Samsung is showing a little bit of everything at CES this year, including cameras, televisions, and a new top-loading washing machine. The firm also has a couple of interesting Series 7 notebooks with Ivy Bridge CPUs and discrete Radeon graphics—and one of them is an ultrabook. That particular model is the appropriately named Series 7 Ultra, which will be available in touch and non-touch configurations. Both versions have a 13.3″ display with a 1080p resolution.
The Series 7 Ultra’s metal chassis meaures 0.7″ thick on the standard model and 0.74″ for the touchscreen variant, with respective system weights of 3.2 and 3.6 lbs. That might seem a little hefty, but these machines combine Radeon HD 8570M discrete graphics processors with either Core i5 or i7 CPUs; they’re not exactly short on horsepower. The Radeon GPU has 1GB of dedicated memory, and up to 16GB of RAM can be plugged into the system.
On the storage front, SSD capacities are available up to 256GB. A version of the machine with built-in LTE connectivity is also in the cards, although it looks like that option will be reserved for touchscreen models. Samsung estimates battery life at eight hours.
If you want a bigger display, the Series 7 Chronos offers a 15.6″ touchscreen with the same 1080p resolution as the Ultra. This larger model measures 0.8″ thick and tips the scales at 5.2 lbs, but its internals are even more potent than those of the ultrabook. The CPU is Intel’s quad-core Core i7-3635QM, a 45W chip with a 3.4GHz peak Turbo speed. AMD supplies the Radeon HD 8870M GPU, which comes with 2GB of its own memory.

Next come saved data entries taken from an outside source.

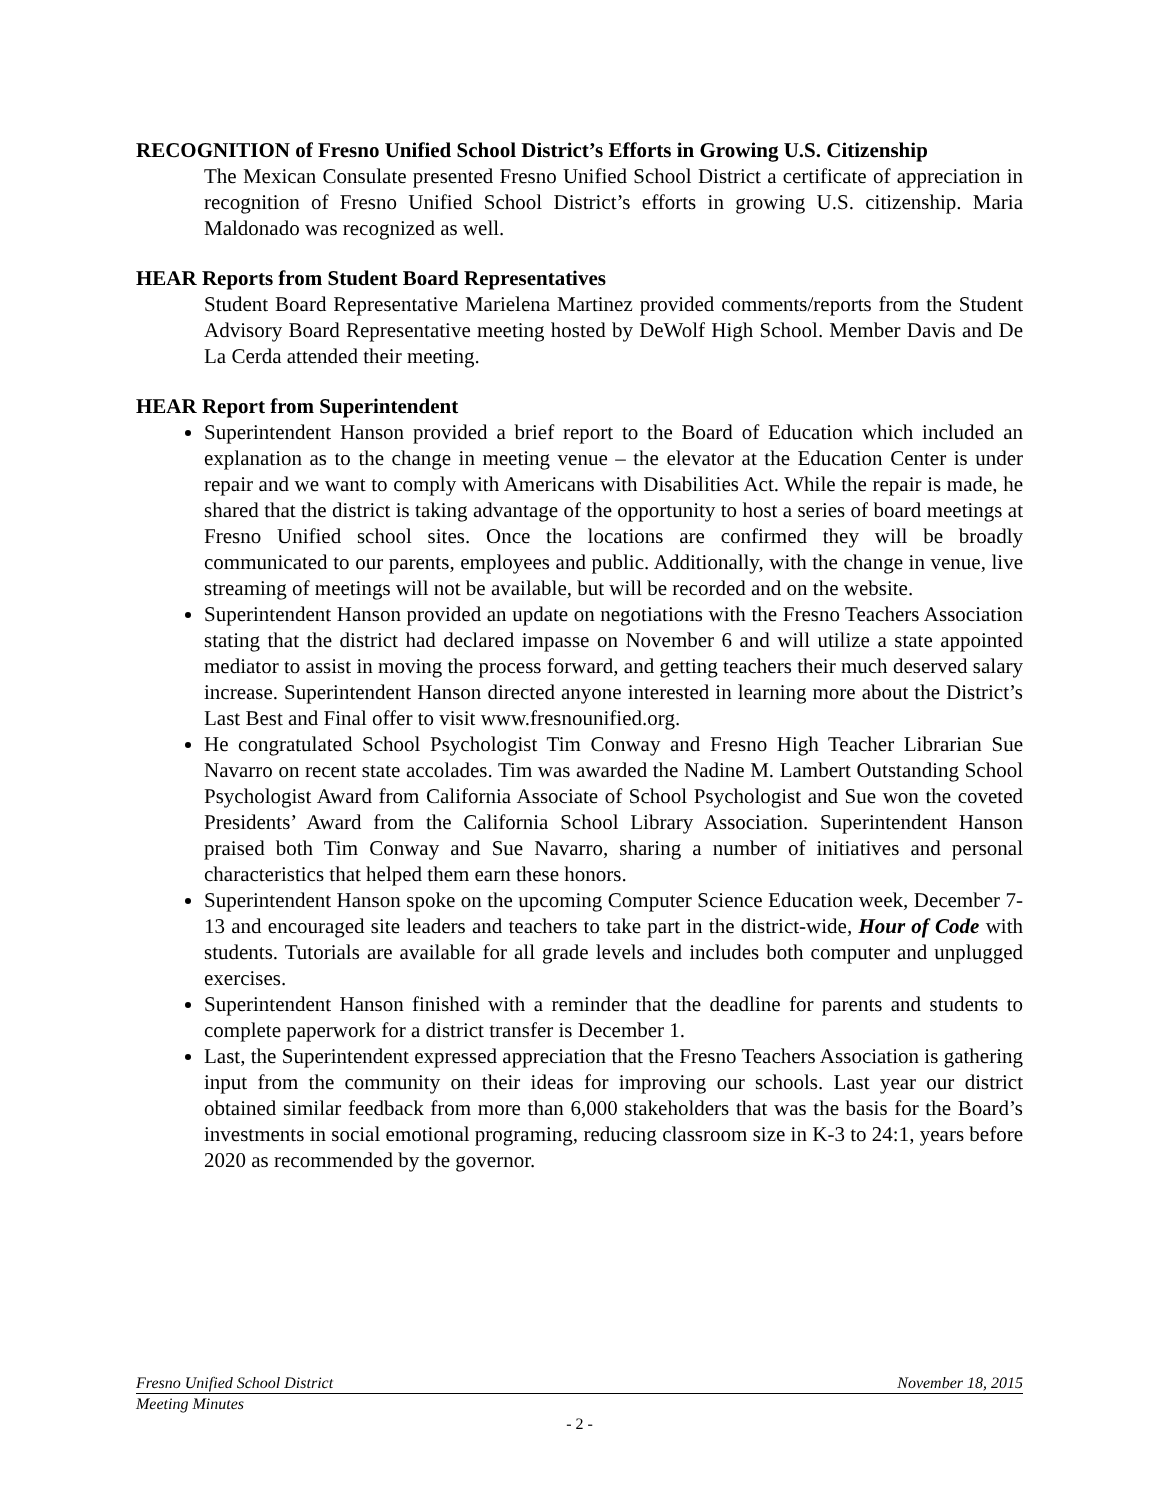RECOGNITION of Fresno Unified School District’s Efforts in Growing U.S. Citizenship
The Mexican Consulate presented Fresno Unified School District a certificate of appreciation in recognition of Fresno Unified School District’s efforts in growing U.S. citizenship. Maria Maldonado was recognized as well.
HEAR Reports from Student Board Representatives
Student Board Representative Marielena Martinez provided comments/reports from the Student Advisory Board Representative meeting hosted by DeWolf High School. Member Davis and De La Cerda attended their meeting.
HEAR Report from Superintendent
Superintendent Hanson provided a brief report to the Board of Education which included an explanation as to the change in meeting venue – the elevator at the Education Center is under repair and we want to comply with Americans with Disabilities Act. While the repair is made, he shared that the district is taking advantage of the opportunity to host a series of board meetings at Fresno Unified school sites. Once the locations are confirmed they will be broadly communicated to our parents, employees and public. Additionally, with the change in venue, live streaming of meetings will not be available, but will be recorded and on the website.
Superintendent Hanson provided an update on negotiations with the Fresno Teachers Association stating that the district had declared impasse on November 6 and will utilize a state appointed mediator to assist in moving the process forward, and getting teachers their much deserved salary increase. Superintendent Hanson directed anyone interested in learning more about the District’s Last Best and Final offer to visit www.fresnounified.org.
He congratulated School Psychologist Tim Conway and Fresno High Teacher Librarian Sue Navarro on recent state accolades. Tim was awarded the Nadine M. Lambert Outstanding School Psychologist Award from California Associate of School Psychologist and Sue won the coveted Presidents’ Award from the California School Library Association. Superintendent Hanson praised both Tim Conway and Sue Navarro, sharing a number of initiatives and personal characteristics that helped them earn these honors.
Superintendent Hanson spoke on the upcoming Computer Science Education week, December 7-13 and encouraged site leaders and teachers to take part in the district-wide, Hour of Code with students. Tutorials are available for all grade levels and includes both computer and unplugged exercises.
Superintendent Hanson finished with a reminder that the deadline for parents and students to complete paperwork for a district transfer is December 1.
Last, the Superintendent expressed appreciation that the Fresno Teachers Association is gathering input from the community on their ideas for improving our schools. Last year our district obtained similar feedback from more than 6,000 stakeholders that was the basis for the Board’s investments in social emotional programing, reducing classroom size in K-3 to 24:1, years before 2020 as recommended by the governor.
Fresno Unified School District November 18, 2015
Meeting Minutes
- 2 -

Like the Series 7 Ultra, the Chronos can be configured with up to 16GB of system RAM. Samsung is shipping the system with Condusiv’s RAMaccelerator software, which promises up to a “150 percent increase in speed for browsing and running apps.” Sounds fishy to me, and I can’t help but wonder why Samsung didn’t go with a solid-state cache to complement the system’s mechanical hard drive. The claimed 11-hour battery life is a pleasant surprise, though.

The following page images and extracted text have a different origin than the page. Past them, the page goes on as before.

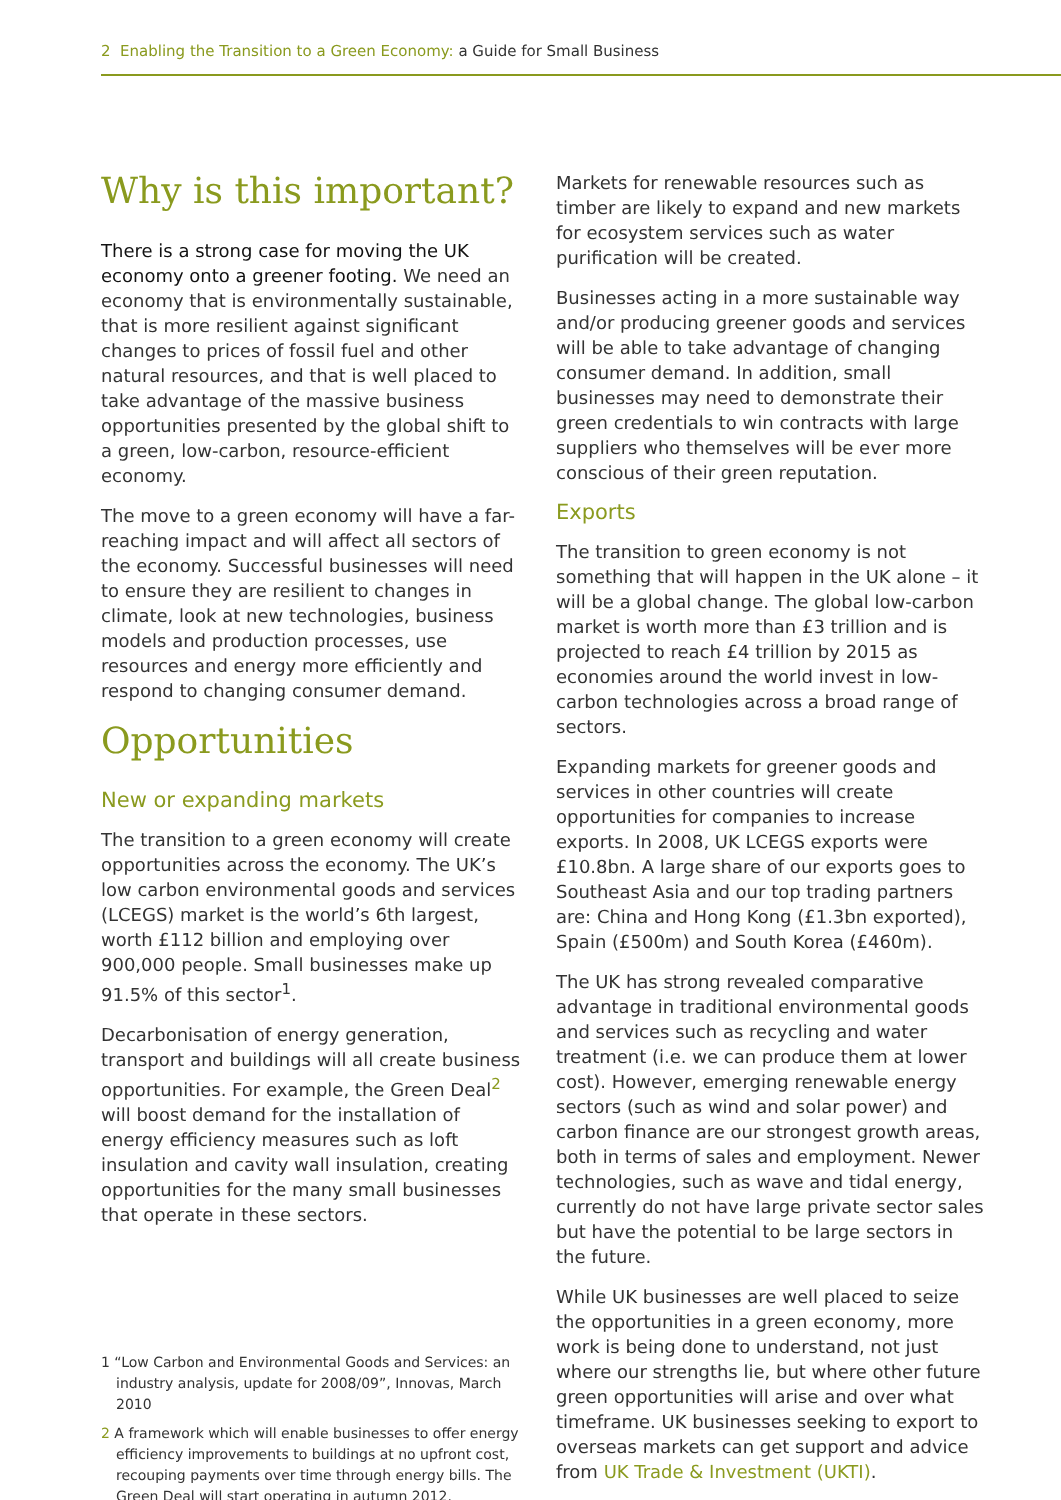2 Enabling the Transition to a Green Economy: a Guide for Small Business
Why is this important?
There is a strong case for moving the UK economy onto a greener footing. We need an economy that is environmentally sustainable, that is more resilient against significant changes to prices of fossil fuel and other natural resources, and that is well placed to take advantage of the massive business opportunities presented by the global shift to a green, low-carbon, resource-efficient economy.
The move to a green economy will have a far-reaching impact and will affect all sectors of the economy. Successful businesses will need to ensure they are resilient to changes in climate, look at new technologies, business models and production processes, use resources and energy more efficiently and respond to changing consumer demand.
Opportunities
New or expanding markets
The transition to a green economy will create opportunities across the economy. The UK’s low carbon environmental goods and services (LCEGS) market is the world’s 6th largest, worth £112 billion and employing over 900,000 people. Small businesses make up 91.5% of this sector<sup>1</sup>.
Decarbonisation of energy generation, transport and buildings will all create business opportunities. For example, the Green Deal<sup>2</sup> will boost demand for the installation of energy efficiency measures such as loft insulation and cavity wall insulation, creating opportunities for the many small businesses that operate in these sectors.
1 “Low Carbon and Environmental Goods and Services: an industry analysis, update for 2008/09”, Innovas, March 2010
2 A framework which will enable businesses to offer energy efficiency improvements to buildings at no upfront cost, recouping payments over time through energy bills. The Green Deal will start operating in autumn 2012.
Markets for renewable resources such as timber are likely to expand and new markets for ecosystem services such as water purification will be created.
Businesses acting in a more sustainable way and/or producing greener goods and services will be able to take advantage of changing consumer demand. In addition, small businesses may need to demonstrate their green credentials to win contracts with large suppliers who themselves will be ever more conscious of their green reputation.
Exports
The transition to green economy is not something that will happen in the UK alone – it will be a global change. The global low-carbon market is worth more than £3 trillion and is projected to reach £4 trillion by 2015 as economies around the world invest in low-carbon technologies across a broad range of sectors.
Expanding markets for greener goods and services in other countries will create opportunities for companies to increase exports. In 2008, UK LCEGS exports were £10.8bn. A large share of our exports goes to Southeast Asia and our top trading partners are: China and Hong Kong (£1.3bn exported), Spain (£500m) and South Korea (£460m).
The UK has strong revealed comparative advantage in traditional environmental goods and services such as recycling and water treatment (i.e. we can produce them at lower cost). However, emerging renewable energy sectors (such as wind and solar power) and carbon finance are our strongest growth areas, both in terms of sales and employment. Newer technologies, such as wave and tidal energy, currently do not have large private sector sales but have the potential to be large sectors in the future.
While UK businesses are well placed to seize the opportunities in a green economy, more work is being done to understand, not just where our strengths lie, but where other future green opportunities will arise and over what timeframe. UK businesses seeking to export to overseas markets can get support and advice from UK Trade & Investment (UKTI).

Both Series 7 systems sport backlit keyboards and large, clicky touchpads. The Chronos serves up an extra USB 3.0 port and a numpad, but that’s about it for extras. Unfortunately, Samsung’s press materials make no mention of whether either system uses an IPS panel. Our own Scott Wasson has seen both notebooks, and he says the screens look gorgeous even under the harsh lighting typical of trade-show settings. Fingers crossed.